纸面反腐,于事无补

陶短房

刘宋孝武帝刘骏在历史上是个耐人寻味的人物:原本他是宋文帝刘义隆儿子中较不受宠爱的一位,年纪轻轻就“屡出外藩”,被封为武陵王,派到地方上任职、领兵,宋文帝元嘉三十年(公元453年),刘义隆的太子刘劭犯下重罪,刘义隆打算更换太子,考虑的多名替补人选中,竟没有身为第三子、已在地方上有所建树的刘骏。然而因祸得福的是,就在这一年刘劭发动政变,刘义隆被杀,原先的几位“替补太子”或蒙上“政治污点”,或因被刘劭拘束、牵制而无所作为,因不受宠而外放的刘骏却凭借手握的军事实力,和“为君父报仇”的“大义名分”,轻而易举地获得“讨逆”头功,名正言顺地登上了众人羡慕的皇帝宝座。

刘骏生于元嘉七年(公元430年),靠武力平叛并登上帝位时年仅23岁,在那个混乱的年代,面对错综复杂的政治形势和风云变幻,能够凭借自身实力一举成功,又能在随后短短11年的统治时间,将手握重权、对帝位虎视眈眈的刘氏宗族和地方军阀一一荡平,终其一生确保皇位稳固,其个人能力是令人叹服的。站在刘劭一边参与叛乱的名将萧斌曾经感叹“南中郎(刘骏当时官号为南中郎将)二十年少,能建如此大事,岂复可量”,这个来自敌人的褒奖,是一点也不过分的。

由于长期身在外藩,做皇帝属于“半路出家”,和其他继位的帝王相比,刘骏对民间疾苦和官场弊端是比较熟悉和了解的。平定刘劭叛乱、登上皇位仅仅几天,他就派遣“大使”分赴各地州郡“巡省方俗”,这本是中国官僚体系中整顿地方吏治、澄清官场流弊的传统办法,也是比较行之有效的方法,西汉武帝刘彻依傍古制划分九州为监察区域,派遣刺史和绣衣直指使者进行巡查,所采取的正是这一思路。到了魏晋南朝,“州”已从监察区域演变成一级地方行政建制,刺史从监察官演变成地方行政长官,御史台一类的机构、御史一类的监察官职虽通常仍旧设立,却多半徒有名称,无法正常发挥监察作用,有时甚至沦为安插士族子弟“平流进取”的闲差。刘骏能敏锐地看到其中弊端,在即位之初、万机代理之际,便着手恢复地方监察职能,确实是难能可贵的。

即位仅两个月左右,他便下诏抚恤“百姓劳弊,徭赋尚繁”,号召宫廷和官僚机构厉行节约,减少不必要的供张劳役,“供御服膳,减除游侈,水陆捕采,各顺时日”,注意抑制贵戚士族对平民山林湖沼的侵吞,此后又多次下诏恤民,包括减税、赈灾和豁免积欠债务等,且许多措施具体、周密,包括两次免除民间欠债、允许纳税人用“杂物”替代谷帛和钱币缴纳赋税,以及为促进商业发展,一度停止征收“道中杂税”(最后一次下达这类诏旨是大明八年(公元464年)二月,此时距离他去世已不到半年了。

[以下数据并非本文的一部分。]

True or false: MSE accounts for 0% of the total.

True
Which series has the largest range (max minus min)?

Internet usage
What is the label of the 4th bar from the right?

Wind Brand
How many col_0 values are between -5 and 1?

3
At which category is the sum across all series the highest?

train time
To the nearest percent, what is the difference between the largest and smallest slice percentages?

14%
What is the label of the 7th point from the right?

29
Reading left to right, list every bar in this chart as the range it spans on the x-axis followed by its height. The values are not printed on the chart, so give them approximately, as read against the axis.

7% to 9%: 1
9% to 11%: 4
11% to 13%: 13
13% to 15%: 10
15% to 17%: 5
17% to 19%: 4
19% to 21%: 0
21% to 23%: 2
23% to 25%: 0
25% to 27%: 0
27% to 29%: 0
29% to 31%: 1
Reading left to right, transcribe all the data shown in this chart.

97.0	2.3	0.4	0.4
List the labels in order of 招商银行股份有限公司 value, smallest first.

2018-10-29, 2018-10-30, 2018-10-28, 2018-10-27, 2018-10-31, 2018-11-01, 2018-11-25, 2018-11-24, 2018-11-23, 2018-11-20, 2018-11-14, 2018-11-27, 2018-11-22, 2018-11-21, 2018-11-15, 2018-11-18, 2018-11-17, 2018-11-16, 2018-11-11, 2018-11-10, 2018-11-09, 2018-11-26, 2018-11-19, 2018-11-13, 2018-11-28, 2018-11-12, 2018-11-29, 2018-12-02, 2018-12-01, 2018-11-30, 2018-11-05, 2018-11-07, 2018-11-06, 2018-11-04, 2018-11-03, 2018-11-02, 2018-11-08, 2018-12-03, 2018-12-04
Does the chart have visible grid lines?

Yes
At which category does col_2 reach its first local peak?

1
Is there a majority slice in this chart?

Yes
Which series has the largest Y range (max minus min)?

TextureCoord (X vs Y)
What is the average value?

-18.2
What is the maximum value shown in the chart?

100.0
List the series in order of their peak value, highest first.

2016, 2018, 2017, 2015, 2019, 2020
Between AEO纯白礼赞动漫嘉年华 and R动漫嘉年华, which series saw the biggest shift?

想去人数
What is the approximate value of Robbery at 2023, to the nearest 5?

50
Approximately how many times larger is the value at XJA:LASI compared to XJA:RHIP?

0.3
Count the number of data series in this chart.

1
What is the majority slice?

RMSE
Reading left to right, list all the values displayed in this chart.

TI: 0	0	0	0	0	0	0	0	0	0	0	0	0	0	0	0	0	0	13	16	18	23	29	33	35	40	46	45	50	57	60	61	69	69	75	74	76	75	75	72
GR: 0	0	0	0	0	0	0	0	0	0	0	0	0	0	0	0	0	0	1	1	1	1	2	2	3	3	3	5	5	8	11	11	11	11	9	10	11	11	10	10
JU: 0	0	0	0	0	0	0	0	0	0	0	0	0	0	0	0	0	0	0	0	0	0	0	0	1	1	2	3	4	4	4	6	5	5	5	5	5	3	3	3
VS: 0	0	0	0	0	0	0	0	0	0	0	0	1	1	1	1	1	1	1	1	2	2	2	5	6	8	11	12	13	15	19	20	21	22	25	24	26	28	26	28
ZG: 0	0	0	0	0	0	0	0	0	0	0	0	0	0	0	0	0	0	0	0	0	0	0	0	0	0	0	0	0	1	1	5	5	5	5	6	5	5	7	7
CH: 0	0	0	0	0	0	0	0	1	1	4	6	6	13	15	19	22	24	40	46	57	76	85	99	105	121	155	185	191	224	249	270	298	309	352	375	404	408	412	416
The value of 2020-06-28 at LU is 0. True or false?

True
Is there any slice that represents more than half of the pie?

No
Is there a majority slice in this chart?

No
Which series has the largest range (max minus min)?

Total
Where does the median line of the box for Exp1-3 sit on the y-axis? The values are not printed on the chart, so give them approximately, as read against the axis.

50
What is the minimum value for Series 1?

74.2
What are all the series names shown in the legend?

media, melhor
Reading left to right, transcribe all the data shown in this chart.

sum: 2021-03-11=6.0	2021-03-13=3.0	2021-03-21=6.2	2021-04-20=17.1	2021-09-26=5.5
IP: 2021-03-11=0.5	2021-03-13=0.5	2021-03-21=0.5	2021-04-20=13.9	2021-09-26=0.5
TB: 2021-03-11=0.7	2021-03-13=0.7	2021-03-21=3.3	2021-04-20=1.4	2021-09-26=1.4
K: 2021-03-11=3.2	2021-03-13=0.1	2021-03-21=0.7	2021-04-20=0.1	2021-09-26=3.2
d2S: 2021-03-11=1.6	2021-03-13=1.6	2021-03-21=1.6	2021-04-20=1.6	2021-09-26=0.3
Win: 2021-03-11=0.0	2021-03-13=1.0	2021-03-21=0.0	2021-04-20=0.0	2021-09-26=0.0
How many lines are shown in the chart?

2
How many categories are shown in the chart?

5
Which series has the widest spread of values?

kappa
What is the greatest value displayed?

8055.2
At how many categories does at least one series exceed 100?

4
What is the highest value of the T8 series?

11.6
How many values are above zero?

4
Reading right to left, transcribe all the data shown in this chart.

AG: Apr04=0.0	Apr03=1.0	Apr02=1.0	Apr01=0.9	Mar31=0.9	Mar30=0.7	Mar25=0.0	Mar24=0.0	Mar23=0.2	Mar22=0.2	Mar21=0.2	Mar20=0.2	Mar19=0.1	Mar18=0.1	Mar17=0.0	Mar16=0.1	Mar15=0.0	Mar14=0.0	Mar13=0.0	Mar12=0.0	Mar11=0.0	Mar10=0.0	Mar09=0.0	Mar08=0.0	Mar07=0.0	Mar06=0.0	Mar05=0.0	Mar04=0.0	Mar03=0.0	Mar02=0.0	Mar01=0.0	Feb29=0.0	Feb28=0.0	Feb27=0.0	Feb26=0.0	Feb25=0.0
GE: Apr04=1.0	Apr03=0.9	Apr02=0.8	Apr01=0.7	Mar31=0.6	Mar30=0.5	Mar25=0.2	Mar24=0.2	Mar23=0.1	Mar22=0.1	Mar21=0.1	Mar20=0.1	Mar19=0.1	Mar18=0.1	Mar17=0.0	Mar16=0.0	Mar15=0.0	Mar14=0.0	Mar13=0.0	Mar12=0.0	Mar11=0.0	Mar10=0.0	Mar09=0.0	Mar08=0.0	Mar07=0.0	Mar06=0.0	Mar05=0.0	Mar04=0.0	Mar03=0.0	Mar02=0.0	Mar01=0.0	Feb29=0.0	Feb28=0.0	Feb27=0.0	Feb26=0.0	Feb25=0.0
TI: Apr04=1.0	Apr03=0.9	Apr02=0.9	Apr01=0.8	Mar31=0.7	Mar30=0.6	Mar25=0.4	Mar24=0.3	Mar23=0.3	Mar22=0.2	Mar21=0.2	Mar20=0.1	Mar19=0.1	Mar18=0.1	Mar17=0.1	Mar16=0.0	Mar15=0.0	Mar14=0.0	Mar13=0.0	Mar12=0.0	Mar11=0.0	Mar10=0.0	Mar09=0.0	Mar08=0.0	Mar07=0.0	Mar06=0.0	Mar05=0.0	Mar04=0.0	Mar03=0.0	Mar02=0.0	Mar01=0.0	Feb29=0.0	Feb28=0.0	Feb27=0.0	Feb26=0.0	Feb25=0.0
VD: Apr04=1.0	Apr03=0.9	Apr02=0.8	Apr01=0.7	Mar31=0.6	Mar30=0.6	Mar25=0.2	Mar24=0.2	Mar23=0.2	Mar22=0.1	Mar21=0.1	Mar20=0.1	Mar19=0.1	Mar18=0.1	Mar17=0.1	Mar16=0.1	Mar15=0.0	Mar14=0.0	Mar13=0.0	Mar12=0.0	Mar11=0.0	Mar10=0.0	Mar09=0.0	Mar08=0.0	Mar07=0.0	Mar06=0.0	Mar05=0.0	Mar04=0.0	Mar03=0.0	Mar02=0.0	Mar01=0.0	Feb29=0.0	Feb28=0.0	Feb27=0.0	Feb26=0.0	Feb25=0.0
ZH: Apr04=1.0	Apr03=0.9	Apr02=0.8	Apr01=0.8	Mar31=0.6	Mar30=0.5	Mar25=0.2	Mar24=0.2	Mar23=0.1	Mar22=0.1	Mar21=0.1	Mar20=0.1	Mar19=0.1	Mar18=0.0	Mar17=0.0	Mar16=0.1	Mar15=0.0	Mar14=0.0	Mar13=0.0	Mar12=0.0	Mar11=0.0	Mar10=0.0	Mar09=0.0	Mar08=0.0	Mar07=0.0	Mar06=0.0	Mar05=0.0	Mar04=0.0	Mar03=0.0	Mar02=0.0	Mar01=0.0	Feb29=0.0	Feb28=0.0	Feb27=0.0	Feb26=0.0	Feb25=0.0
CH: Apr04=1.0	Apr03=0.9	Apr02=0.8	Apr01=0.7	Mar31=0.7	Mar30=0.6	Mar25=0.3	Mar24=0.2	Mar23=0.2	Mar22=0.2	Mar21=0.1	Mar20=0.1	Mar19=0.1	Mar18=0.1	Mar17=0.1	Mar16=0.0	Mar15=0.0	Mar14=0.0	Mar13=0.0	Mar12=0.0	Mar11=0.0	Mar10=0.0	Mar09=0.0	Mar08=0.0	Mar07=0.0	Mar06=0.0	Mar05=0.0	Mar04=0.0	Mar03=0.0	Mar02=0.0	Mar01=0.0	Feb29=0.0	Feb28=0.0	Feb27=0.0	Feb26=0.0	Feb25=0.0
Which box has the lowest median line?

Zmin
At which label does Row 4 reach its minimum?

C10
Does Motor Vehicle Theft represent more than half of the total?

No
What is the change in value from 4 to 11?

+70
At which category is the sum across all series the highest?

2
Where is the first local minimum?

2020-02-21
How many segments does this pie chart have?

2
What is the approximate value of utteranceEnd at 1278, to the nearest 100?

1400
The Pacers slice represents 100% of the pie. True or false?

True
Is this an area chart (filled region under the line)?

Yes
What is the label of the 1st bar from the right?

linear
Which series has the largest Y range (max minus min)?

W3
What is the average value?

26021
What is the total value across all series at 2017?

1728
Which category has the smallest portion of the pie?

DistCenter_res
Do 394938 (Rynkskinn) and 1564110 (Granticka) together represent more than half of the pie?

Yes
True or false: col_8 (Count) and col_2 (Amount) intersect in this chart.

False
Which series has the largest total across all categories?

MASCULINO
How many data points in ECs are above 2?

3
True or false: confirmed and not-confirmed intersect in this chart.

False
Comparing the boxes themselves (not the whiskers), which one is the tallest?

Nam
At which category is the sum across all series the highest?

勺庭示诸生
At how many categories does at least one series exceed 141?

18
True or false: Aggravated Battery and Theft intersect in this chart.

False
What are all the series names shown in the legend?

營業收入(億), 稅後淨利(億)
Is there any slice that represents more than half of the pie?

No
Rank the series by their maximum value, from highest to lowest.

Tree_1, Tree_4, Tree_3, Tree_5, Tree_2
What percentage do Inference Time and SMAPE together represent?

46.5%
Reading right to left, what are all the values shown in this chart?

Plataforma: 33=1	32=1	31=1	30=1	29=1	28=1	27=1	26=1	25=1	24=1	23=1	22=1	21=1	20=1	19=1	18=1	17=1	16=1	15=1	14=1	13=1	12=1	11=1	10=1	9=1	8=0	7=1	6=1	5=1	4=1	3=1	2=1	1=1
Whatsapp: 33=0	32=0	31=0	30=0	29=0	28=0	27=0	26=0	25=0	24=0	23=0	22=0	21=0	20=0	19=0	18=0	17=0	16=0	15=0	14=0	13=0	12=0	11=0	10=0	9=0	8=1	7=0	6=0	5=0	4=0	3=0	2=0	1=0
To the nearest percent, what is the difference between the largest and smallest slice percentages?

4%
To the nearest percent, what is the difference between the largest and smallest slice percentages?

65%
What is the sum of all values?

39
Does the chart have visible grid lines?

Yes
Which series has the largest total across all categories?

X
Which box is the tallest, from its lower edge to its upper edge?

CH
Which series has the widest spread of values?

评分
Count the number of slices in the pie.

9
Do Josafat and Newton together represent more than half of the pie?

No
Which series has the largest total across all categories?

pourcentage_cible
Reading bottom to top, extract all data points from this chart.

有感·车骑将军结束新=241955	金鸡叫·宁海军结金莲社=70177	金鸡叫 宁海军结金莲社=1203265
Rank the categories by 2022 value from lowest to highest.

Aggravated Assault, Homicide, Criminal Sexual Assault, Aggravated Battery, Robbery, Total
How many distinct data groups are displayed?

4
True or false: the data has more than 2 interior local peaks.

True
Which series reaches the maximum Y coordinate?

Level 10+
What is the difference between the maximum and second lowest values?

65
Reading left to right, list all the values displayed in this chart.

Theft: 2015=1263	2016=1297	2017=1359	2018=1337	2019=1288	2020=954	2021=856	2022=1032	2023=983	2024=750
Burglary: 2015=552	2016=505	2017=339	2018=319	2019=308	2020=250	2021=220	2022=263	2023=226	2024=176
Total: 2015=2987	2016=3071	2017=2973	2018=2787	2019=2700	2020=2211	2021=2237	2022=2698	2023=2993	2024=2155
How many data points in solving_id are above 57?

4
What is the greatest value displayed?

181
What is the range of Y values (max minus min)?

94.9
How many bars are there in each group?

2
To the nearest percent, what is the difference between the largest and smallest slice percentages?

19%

他还大力整肃吏治,裁减了许多冗官、冗员,更在大明四年(公元460年)颁布诏书,主张对“力农之民”也“随才叙用”,这是曹操之后、魏晋南北朝时期帝王罕见地明确否定用官“出身论”的论调,是对“唯才是举”用人原则的久违的强调,如能切实推广,对澄清吏治、改善行政效率的好处,是不言而喻的。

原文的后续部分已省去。